Ce sera l’occasion de se pencher sur les dimensions scientifiques et éducatives du problème : on sait en effet la charge affective que représente la langue arabe pour nombre de nos concitoyens issus ou non de l’immigration. A l’heure où les tentatives de récupération politico-religieuses et de travestissement de la culture arabo-musulmane n’ont jamais été aussi fortes sur les deux rives de la Méditerranée, on mesure la nécessité impérieuse dans laquelle nous nous trouvons de proposer un enseignement de l’arabe ancré dans nos traditions universalistes, appuyé sur la recherche scientifique, et ouvert à tous, partout sur le territoire. Autant de sujets qui seront abordés lors de la première table ronde de l’après-midi.
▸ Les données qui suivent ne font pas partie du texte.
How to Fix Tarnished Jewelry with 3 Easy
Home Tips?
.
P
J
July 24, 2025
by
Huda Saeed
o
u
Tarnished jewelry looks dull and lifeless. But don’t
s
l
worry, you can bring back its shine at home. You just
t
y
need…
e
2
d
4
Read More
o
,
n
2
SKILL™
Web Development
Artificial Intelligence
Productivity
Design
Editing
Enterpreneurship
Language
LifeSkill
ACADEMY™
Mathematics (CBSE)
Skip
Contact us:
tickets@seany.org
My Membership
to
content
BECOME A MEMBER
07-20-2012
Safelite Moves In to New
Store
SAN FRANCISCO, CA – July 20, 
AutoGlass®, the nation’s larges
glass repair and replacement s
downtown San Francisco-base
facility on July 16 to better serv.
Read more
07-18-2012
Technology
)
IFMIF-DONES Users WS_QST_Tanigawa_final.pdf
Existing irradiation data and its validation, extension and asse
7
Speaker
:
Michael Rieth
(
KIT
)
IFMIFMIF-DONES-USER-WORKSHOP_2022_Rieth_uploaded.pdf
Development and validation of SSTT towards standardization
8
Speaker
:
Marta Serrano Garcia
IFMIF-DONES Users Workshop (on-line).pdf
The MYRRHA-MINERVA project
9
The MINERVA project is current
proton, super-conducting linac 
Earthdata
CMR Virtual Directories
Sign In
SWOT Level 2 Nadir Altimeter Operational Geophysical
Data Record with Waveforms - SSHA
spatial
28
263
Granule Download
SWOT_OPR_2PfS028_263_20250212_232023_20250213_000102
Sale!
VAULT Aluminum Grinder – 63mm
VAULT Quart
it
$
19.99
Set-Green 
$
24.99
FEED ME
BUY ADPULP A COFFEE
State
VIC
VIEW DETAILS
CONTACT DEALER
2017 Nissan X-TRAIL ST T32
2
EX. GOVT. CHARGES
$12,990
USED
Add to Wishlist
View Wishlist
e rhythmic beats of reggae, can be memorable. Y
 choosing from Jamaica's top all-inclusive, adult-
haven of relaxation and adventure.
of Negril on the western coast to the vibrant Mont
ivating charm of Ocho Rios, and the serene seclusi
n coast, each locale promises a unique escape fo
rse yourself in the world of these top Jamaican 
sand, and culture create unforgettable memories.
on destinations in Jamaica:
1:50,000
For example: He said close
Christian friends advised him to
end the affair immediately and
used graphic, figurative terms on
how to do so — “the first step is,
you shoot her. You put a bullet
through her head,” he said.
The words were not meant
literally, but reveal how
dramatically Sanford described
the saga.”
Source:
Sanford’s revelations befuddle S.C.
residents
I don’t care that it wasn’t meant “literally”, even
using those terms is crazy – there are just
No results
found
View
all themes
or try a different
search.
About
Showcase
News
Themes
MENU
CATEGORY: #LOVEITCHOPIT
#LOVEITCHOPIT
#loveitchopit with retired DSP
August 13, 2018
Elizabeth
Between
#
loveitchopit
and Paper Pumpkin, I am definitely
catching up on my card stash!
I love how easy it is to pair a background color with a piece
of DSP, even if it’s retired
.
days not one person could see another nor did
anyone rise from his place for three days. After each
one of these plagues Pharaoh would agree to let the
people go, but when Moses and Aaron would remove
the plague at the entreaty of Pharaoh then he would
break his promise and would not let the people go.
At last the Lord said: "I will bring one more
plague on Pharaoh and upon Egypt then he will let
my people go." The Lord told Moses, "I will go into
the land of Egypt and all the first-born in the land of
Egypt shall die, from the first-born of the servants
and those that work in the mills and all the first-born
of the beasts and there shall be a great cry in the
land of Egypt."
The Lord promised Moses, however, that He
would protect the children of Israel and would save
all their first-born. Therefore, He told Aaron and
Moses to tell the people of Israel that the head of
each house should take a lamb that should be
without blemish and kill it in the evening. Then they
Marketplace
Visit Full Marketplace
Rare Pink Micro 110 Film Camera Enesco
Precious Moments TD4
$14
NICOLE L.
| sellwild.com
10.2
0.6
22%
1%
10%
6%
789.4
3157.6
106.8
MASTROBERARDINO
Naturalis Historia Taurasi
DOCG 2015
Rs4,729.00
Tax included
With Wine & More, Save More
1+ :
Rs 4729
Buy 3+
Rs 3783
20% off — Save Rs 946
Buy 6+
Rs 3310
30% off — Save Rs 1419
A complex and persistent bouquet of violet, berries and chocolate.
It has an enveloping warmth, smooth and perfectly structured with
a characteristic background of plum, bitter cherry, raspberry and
Quant à la seconde, elle se penchera sur les formes que pourrait prendre une nouvelle dynamique de cet enseignement, et réfléchira au meilleur parti à tirer de cet héritage unique en Occident que constitue notre modèle laïque et universaliste de formation des arabisants, qui est présent, rappelons-le, à tous les échelons du système éducatif, de l'école primaire à l'université. En effet, cette discipline dispose d’enseignants, certifiés et agrégés, d’inspecteurs, de programmes officiels et de Départements d’université mais qui le sait ?
Il faudra s’interroger sur le fait que ce dispositif n’est pas employé de façon optimale et que l’information autour de son existence n’est pas suffisamment diffusée. Le Ministère de l’éducation nationale saura-t-il mobiliser ses ressources et ses acteurs à tous les niveaux pour changer cet état de fait, pour mieux faire connaître aux familles les possibilités d’apprendre l’arabe dans nos établissements, pour développer son offre de formation ?
De même, saura-t-on tirer le meilleur parti de la décentralisation et de l’autonomie des universités afin que soit souligné, de manière incitative, le caractère prioritaire des études arabes pour l’avenir de notre pays à l’heure de l’Union pour la Méditerranée ?
Ne faudra-t-il pas enfin affirmer une volonté politique pour soutenir le difficile travail assuré au quotidien par les enseignants d’arabe dans les collèges, les lycées et les universités ?
Il y a débat et nous sommes impatients d’écouter ces tables rondes : chacune de celles-ci durera quarante-cinq minutes. Je serais reconnaissant aux modérateurs de veiller à ce que les interventions n'excèdent pas sept à huit minutes afin que nous puissions ménager, pour chacune de ces thématiques, un moment de dialogue avec le public dont les expériences et les interrogations viendront utilement nourrir nos débats.
A 17h00, MM. Henry Laurens, professeur au Collège de France, et Joseph Dichy, professeur à l’université Lumière-Lyon-II et secrétaire du comité inter-universitaire des études arabes, procèderont à la synthèse de cette journée.
Puis M. Dominique Baudis, président de l’Institut du monde arabe, prendra la parole avant que M. Darcos, Ministre de l’Education nationale, ne clôture de ces premières assises de l’enseignement de la langue et de la culture arabes en France, à propos desquelles l’Association française des arabisants formule le voeu qu'elles se renouvelleront avec une régularité à la hauteur de l'importance des enjeux que nous venons d'évoquer.
Texte de l'intervention de l'AFDA aux Assises, prononcé par M. Hoorelbeke au nom de l'association française des arabisants (AFDA), le 9 octobre 2008, à l'Assemblée Nationale, en salle Victor-Hugo.